League City Council approves ordinance to restrict minor access to certain books, residents threaten to sue

The League City council voted 5-3 for an ordinance that will ban the use of tax dollars to purchase or stock selected books in the League City Library.

In December, Mayor Pro Temp Andy Mann and Councilman Justin Hicks added a resolution that proposes books that contain obscenity, including rape, gender ideology, pedophilia, and or incest, be removed from the Young Adults section of the Helen Hall Library.

PREVIOUS COVERAGE: League City Council votes to restrict minor access to certain books, some residents call it discrimination

The ordinance was read for the first time on Feb. 14 - a result of the Dec. 6 resolution. The council then voted in favor of creating a Community Standard Review Committee - it would consist of three mayor and council-appointed members, three members from the local library board, and a board chair acting as a tie-breaker, if necessary.  

Council chambers have been packed each time this item was on the agenda. 

In December, some residents for the ordinance fear their children are in danger of being exposed to material that is too mature for them. On Tuesday, those against the measure tell FOX 26 they believe decisions on books should be left to the librarians. 

"We feel that it's violating our First Amendment rights and that this is big government," says Katherine Swanson of the Galveston County Library Alliance. "It should be up to parents and children to choose what they want their child to read, and we shouldn't have people dictating what can and cannot be read and where it should and should not be."
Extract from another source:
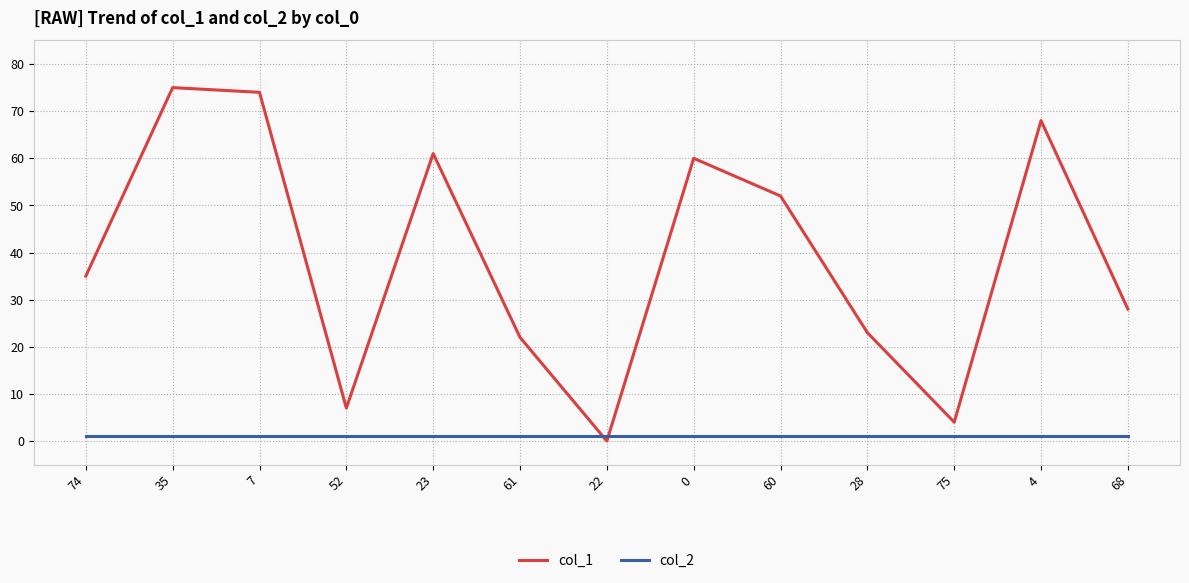

Reading left to right, transcribe all the data shown in this chart.

col_1: 35	75	74	7	61	22	0	60	52	23	4	68	28
col_2: 1	1	1	1	1	1	1	1	1	1	1	1	1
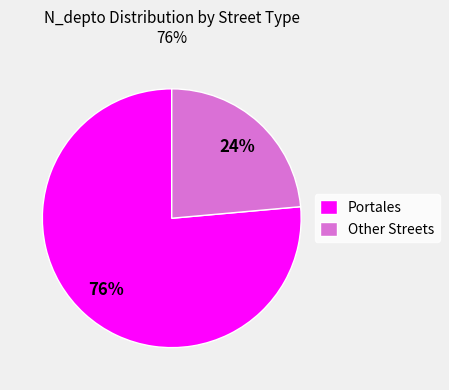

Is the sum of Portales and Other Streets greater than half?

Yes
Council Member Chad Tressler, who voted against the measure with Tom Crews and John Bowen, believes it will ultimately cost the taxpayers more.

"You're probably going to have to buy more copies every time the book is challenged. You can't really review a book without reading it," says Tressler.  
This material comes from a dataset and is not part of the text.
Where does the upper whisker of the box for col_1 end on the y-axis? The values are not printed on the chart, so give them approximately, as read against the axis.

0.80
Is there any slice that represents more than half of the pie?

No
Tom Crews proposed an amendment that a super-majority vote is needed from the committee, a total of six people, to ban the book under review. That amendment passed 7-1. With the ordinance now passed, the committee will begin its application process, which could take anywhere from 30 to 60 days. 
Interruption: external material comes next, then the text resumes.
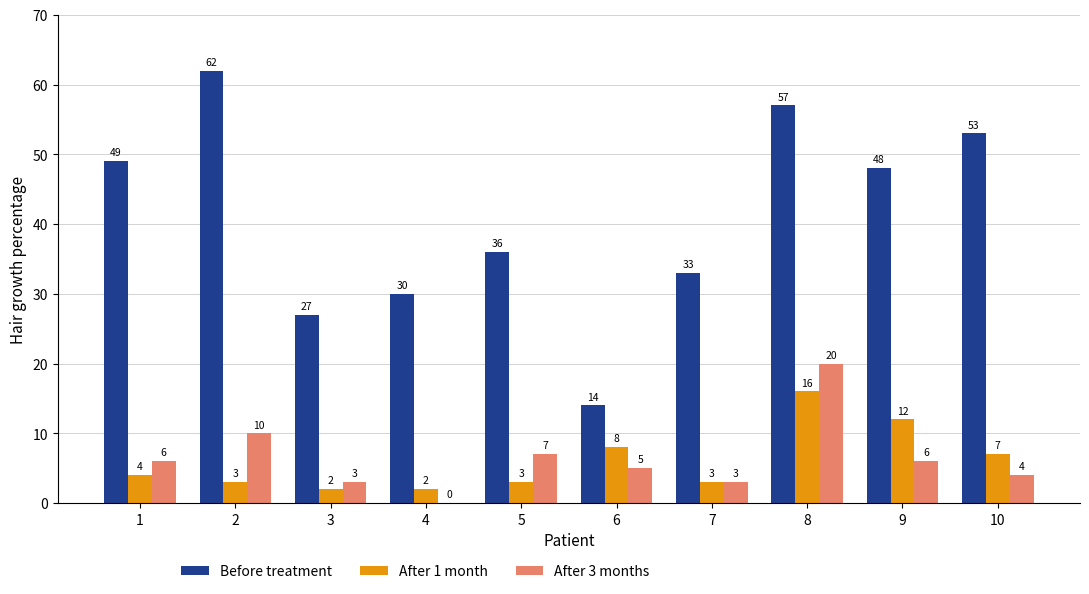

The Before treatment series shows 62 at 2. True or false?

True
Texas Attorney Chloe Kempf of the American Civil Liberties Union shared the following statement: 

"We are extremely concerned that League City Council voted to establish a new committee with the power to restrict its citizens' access to library books. The First Amendment commands that the government may not remove books from library shelves simply because it dislikes the ideas contained in those books. But the City's new policies open the door to the government doing just that. We will be closely monitoring the establishment of the committee and any book-banning decisions it makes."